TEXT FOR ANALYSIS:
———

Are you a senior looking for the best place in the United States for your retirement? For most seniors, mild weather, sunshine, and low crime rates are the top concerns when selecting a State to enjoy their golden years. However, there are other factors like taxes and community spirit that are worth considering as well.
With so many states to choose, where do you go? Your personal preferences will determine your choice. Some seniors may prefer the cold, while to others, the thought of the cold makes their joints hurt. You may prefer sunshine and clear skies, but others may enjoy the rain and overcast weather that dampens the heat.
Whatever your preference, we analyzed the data from top retiree sites to determine the top location choices for your retirement. Here are our qualifying criteria we used in compiling our list from the data.
- Climate conditions – Average temperature, precipitation levels, snow, and temperature extremes all make our list of qualifying criteria.
- Safety and crime levels – Our top choices include areas with low crime rates and a community that looks out for one another.
- Healthcare – As a senior, healthcare is a critical factor when considering where to move. We also take into account the average healthy life expectancy figures.
- Local economic situation – We considered the employment data in each of our choices, as well as part-time work opportunities for seniors. Cost of living and tax status also play a role in the qualifying criteria.
- Senior communities – We looked at the percentage of seniors within the community to give us an idea of the State’s attraction to the senior population.

———

INPUT DATA:
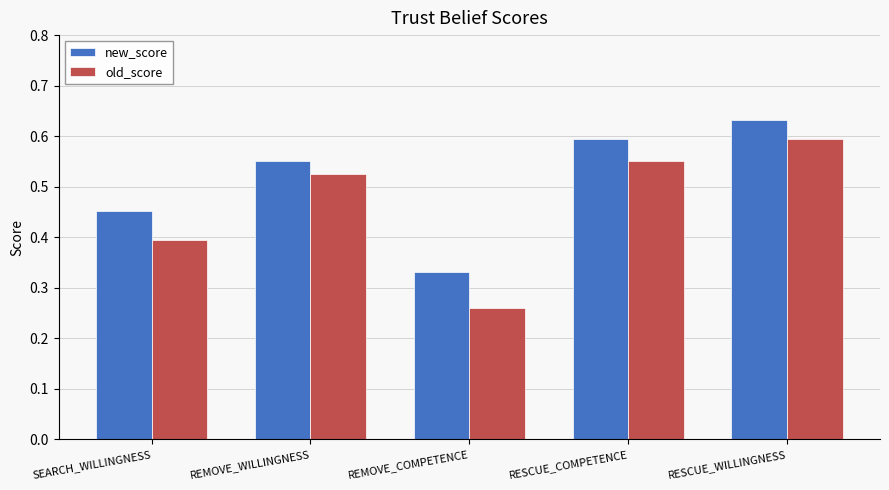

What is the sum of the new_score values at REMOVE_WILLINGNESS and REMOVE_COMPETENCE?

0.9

———

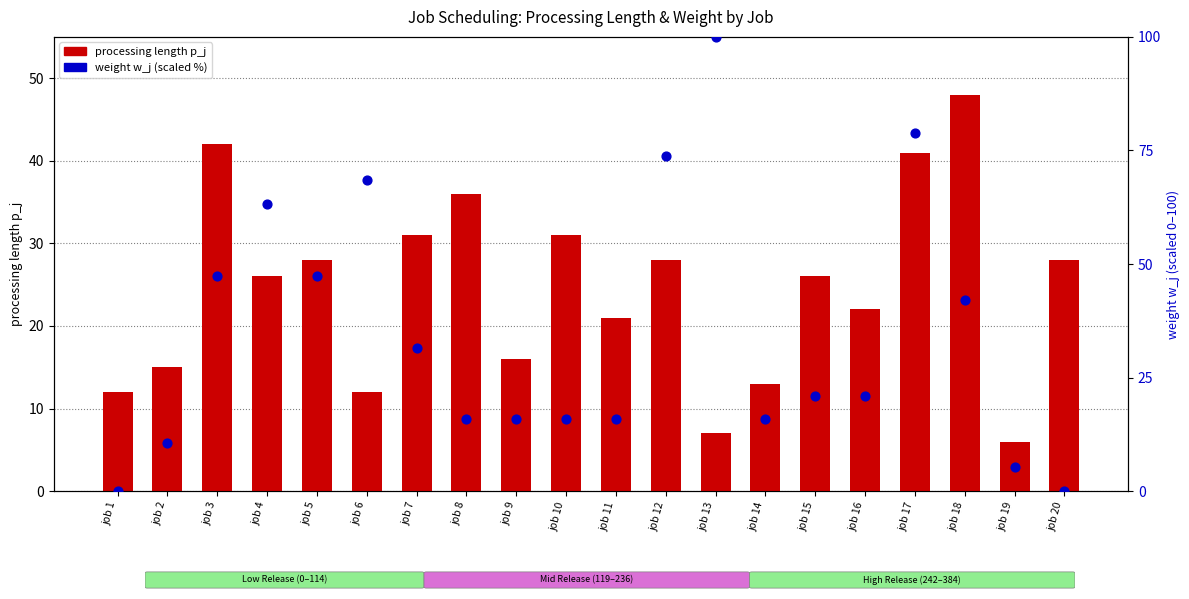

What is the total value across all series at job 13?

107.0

———

WHAT TO DO:
**a.** List every qualifying criterion named in the article on choosing a retirement state.
**b.** Pick up the article on choosing a retirement state right after its final sentence and carry it forward.

ANSWERS FOR THE TASKS:
**a.** Climate conditions; Safety and crime levels; Healthcare; Local economic situation; Senior communities

**b.**
While we’re confident the choices on our list will suit the majority of seniors, there’s room for error, as everyone’s wants and needs are different. However, this list should provide you with a guideline of what to expect from each.
The Best States for Retirement
“Take me home country roads, to the place where I belong.” When John Denver penned and sang these words, he knew what he was talking about. Virginia is one of the best locations for retirees in the United States.
Virginia has the highest ranking on the SeniorScore™ system for overall wellness and quality of life for seniors. This East Coast paradise has plenty of open spaces and beautiful scenery to enjoy from the deck of your log cabin.
However, it’s another State where temperatures drop significantly during the wintertime, and getting around during the season may be a struggle for some seniors that have a hard time dealing with cold weather. Virginia has a significant retiree community, and you won’t find it hard to make new friends in most towns.
With low crime levels, a burgeoning retiree population, and plenty of leisure activities in the fall, summer, and springtime, Virginia is a top destination for seniors looking to live out their golden years.
The States financial position is stable, and residents enjoy favorable property taxes, as well as low sales tax, with the average household income grossing $65,000 per year. The Old Dominion State is also a top location for assisted health care, nursing homes, and some of the best healthcare in the country.
Home to the glorious Yellowstone National Park, and some of the most spectacular scenery in the country, Wyoming is a picturesque state with plenty to offer retirees. There’s a decent senior population, low crime levels, no gang violence, and quiet, respectful communities.
We were pleased to discover that the costs of nursing homes in the State were lower than the national average, and property taxes were among the lowest in the nation as well. State income tax and sales taxes are some of the lowest in the United States, with an affordable cost of living that stretches your retirement dollars.
The average household income in the State of Wyoming is $70,000 per annum, so it’s not a State where the poor are flocking to take advantage of the low taxes. Most seniors in Wyoming take advantage of professional retirement planning, and there is one of the lowest rates of homelessness in the nation.
However, Wyoming can get cold in the winter, so if you don’t mind seasonal snowfalls and chilly winds, and enjoy the crackle of a wood fire in the wintertime, Wyoming is for you.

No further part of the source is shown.